▶ [Task objective]
A faithful transcript of all the lines below, with no pictures, is the goal here.

Source data:
■ ■ ■ ■ ■ ■ ■

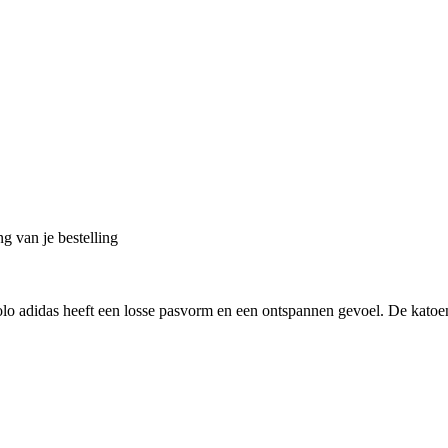
g van je bestelling
lo adidas heeft een losse pasvorm en een ontspannen gevoel. De katoen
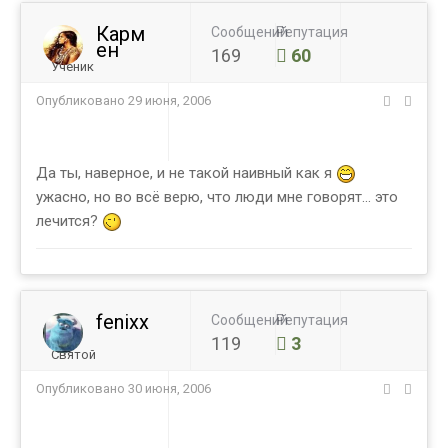
Карм
Сообщений
Репутация
ен
169
60
Ученик
Опубликовано
29 июня, 2006
Да ты, наверное, и не такой наивный как я
ужасно, но во всё верю, что люди мне говорят... это
лечится?
fenixx
Сообщений
Репутация
119
3
Святой
Опубликовано
30 июня, 2006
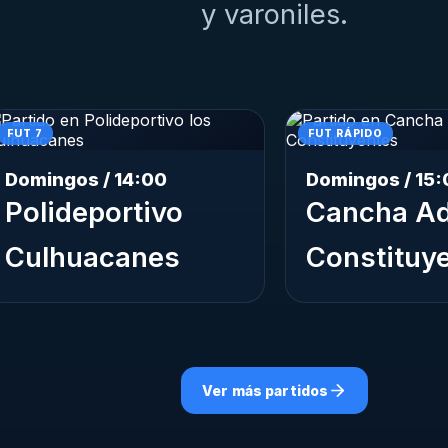
y varoniles.
FUT 7
FUT RÁPIDO
Domingos / 14:00
Domingos / 15:
Polideportivo
Cancha Ad
Culhuacanes
Constituy
Ver más partidos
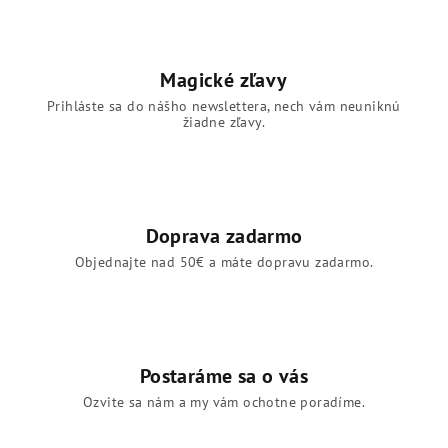
Magické zľavy
Prihláste sa do nášho newslettera, nech vám neuniknú
žiadne zľavy.
Doprava zadarmo
Objednajte nad 50€ a máte dopravu zadarmo.
Postaráme sa o vás
Ozvite sa nám a my vám ochotne poradíme.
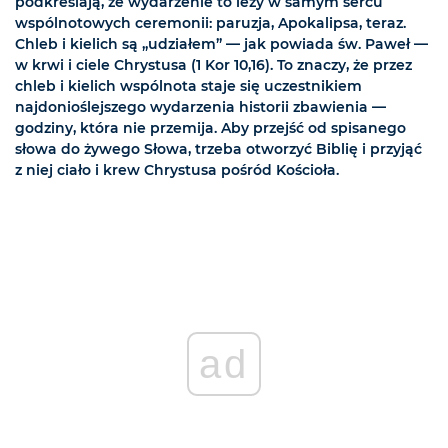
podkreślają, że wydarzenie to leży w samym sercu
wspólnotowych ceremonii: paruzja, Apokalipsa, teraz.
Chleb i kielich są „udziałem” — jak powiada św. Paweł —
w krwi i ciele Chrystusa (1 Kor 10,16). To znaczy, że przez
chleb i kielich wspólnota staje się uczestnikiem
najdonioślejszego wydarzenia historii zbawienia —
godziny, która nie przemija. Aby przejść od spisanego
słowa do żywego Słowa, trzeba otworzyć Biblię i przyjąć
z niej ciało i krew Chrystusa pośród Kościoła.
ad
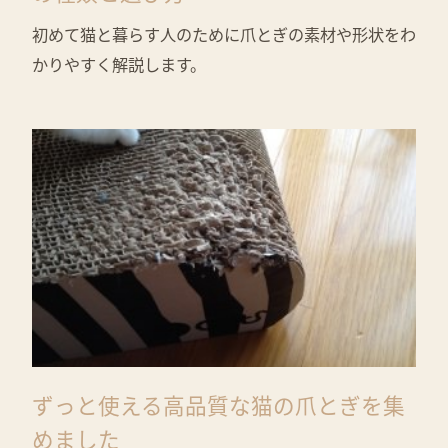
初めて猫と暮らす人のために爪とぎの素材や形状をわ
かりやすく解説します。
ずっと使える高品質な猫の爪とぎを集
めました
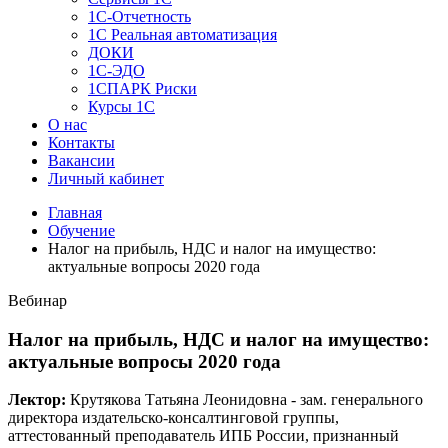
1C-Отчетность
1С Реальная автоматизация
ДОКИ
1C-ЭДО
1СПАРК Риски
Курсы 1С
О нас
Контакты
Вакансии
Личный кабинет
Главная
Обучение
Налог на прибыль, НДС и налог на имущество:
актуальные вопросы 2020 года
Вебинар
Налог на прибыль, НДС и налог на имущество:
актуальные вопросы 2020 года
Лектор:
Крутякова Татьяна Леонидовна - зам. генерального
директора издательско-консалтинговой группы,
аттестованный преподаватель ИПБ России, признанный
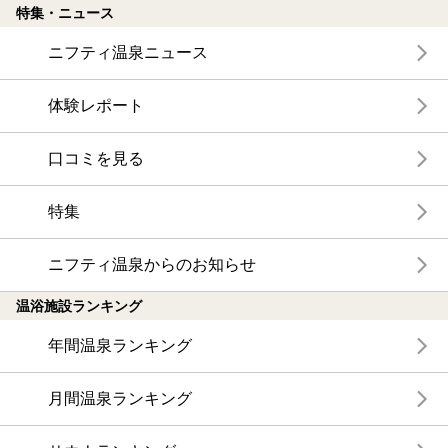
特集・ニュース
ニフティ温泉ニュース
体験レポート
口コミを見る
特集
ニフティ温泉からのお知らせ
温浴施設ランキング
年間温泉ランキング
月間温泉ランキング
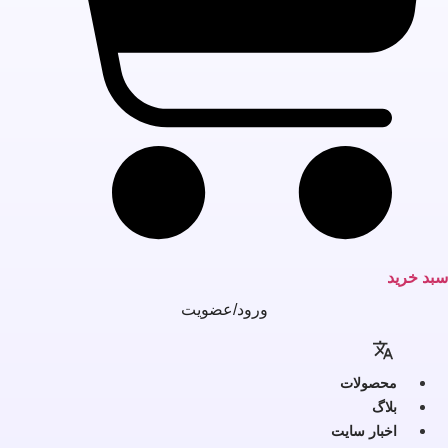
بد خرید
ورود/عضویت
محصولات
بلاگ
اخبار سایت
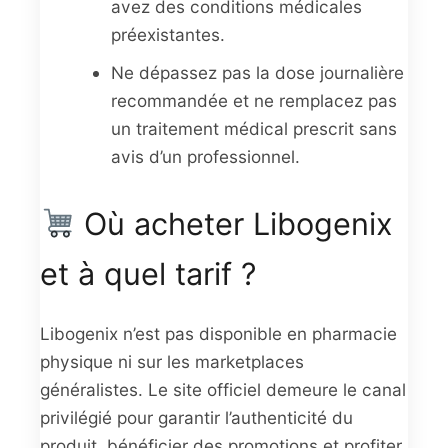
avez des conditions médicales
préexistantes.
Ne dépassez pas la dose journalière
recommandée et ne remplacez pas
un traitement médical prescrit sans
avis d’un professionnel.
Où acheter Libogenix
et à quel tarif ?
Libogenix n’est pas disponible en pharmacie
physique ni sur les marketplaces
généralistes. Le site officiel demeure le canal
privilégié pour garantir l’authenticité du
produit, bénéficier des promotions et profiter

■ ■ ■ ■ ■ ■ ■

▶ [Output]
g van je bestelling
lo adidas heeft een losse pasvorm en een ontspannen gevoel. De katoen
Карм
Сообщений
Репутация
ен
169
60
Ученик
Опубликовано
29 июня, 2006
Да ты, наверное, и не такой наивный как я
ужасно, но во всё верю, что люди мне говорят... это
лечится?
fenixx
Сообщений
Репутация
119
3
Святой
Опубликовано
30 июня, 2006
y varoniles.
FUT 7
FUT RÁPIDO
Domingos / 14:00
Domingos / 15:
Polideportivo
Cancha Ad
Culhuacanes
Constituy
Ver más partidos
Magické zľavy
Prihláste sa do nášho newslettera, nech vám neuniknú
žiadne zľavy.
Doprava zadarmo
Objednajte nad 50€ a máte dopravu zadarmo.
Postaráme sa o vás
Ozvite sa nám a my vám ochotne poradíme.
podkreślają, że wydarzenie to leży w samym sercu
wspólnotowych ceremonii: paruzja, Apokalipsa, teraz.
Chleb i kielich są „udziałem” — jak powiada św. Paweł —
w krwi i ciele Chrystusa (1 Kor 10,16). To znaczy, że przez
chleb i kielich wspólnota staje się uczestnikiem
najdonioślejszego wydarzenia historii zbawienia —
godziny, która nie przemija. Aby przejść od spisanego
słowa do żywego Słowa, trzeba otworzyć Biblię i przyjąć
z niej ciało i krew Chrystusa pośród Kościoła.
ad
初めて猫と暮らす人のために爪とぎの素材や形状をわ
かりやすく解説します。
ずっと使える高品質な猫の爪とぎを集
めました
1C-Отчетность
1С Реальная автоматизация
ДОКИ
1C-ЭДО
1СПАРК Риски
Курсы 1С
О нас
Контакты
Вакансии
Личный кабинет
Главная
Обучение
Налог на прибыль, НДС и налог на имущество:
актуальные вопросы 2020 года
Вебинар
Налог на прибыль, НДС и налог на имущество:
актуальные вопросы 2020 года
Лектор:
Крутякова Татьяна Леонидовна - зам. генерального
директора издательско-консалтинговой группы,
аттестованный преподаватель ИПБ России, признанный
特集・ニュース
ニフティ温泉ニュース
体験レポート
口コミを見る
特集
ニフティ温泉からのお知らせ
温浴施設ランキング
年間温泉ランキング
月間温泉ランキング
بد خرید
ورود/عضویت
محصولات
بلاگ
اخبار سایت
avez des conditions médicales
préexistantes.
Ne dépassez pas la dose journalière
recommandée et ne remplacez pas
un traitement médical prescrit sans
avis d’un professionnel.
Où acheter Libogenix
et à quel tarif ?
Libogenix n’est pas disponible en pharmacie
physique ni sur les marketplaces
généralistes. Le site officiel demeure le canal
privilégié pour garantir l’authenticité du
produit, bénéficier des promotions et profiter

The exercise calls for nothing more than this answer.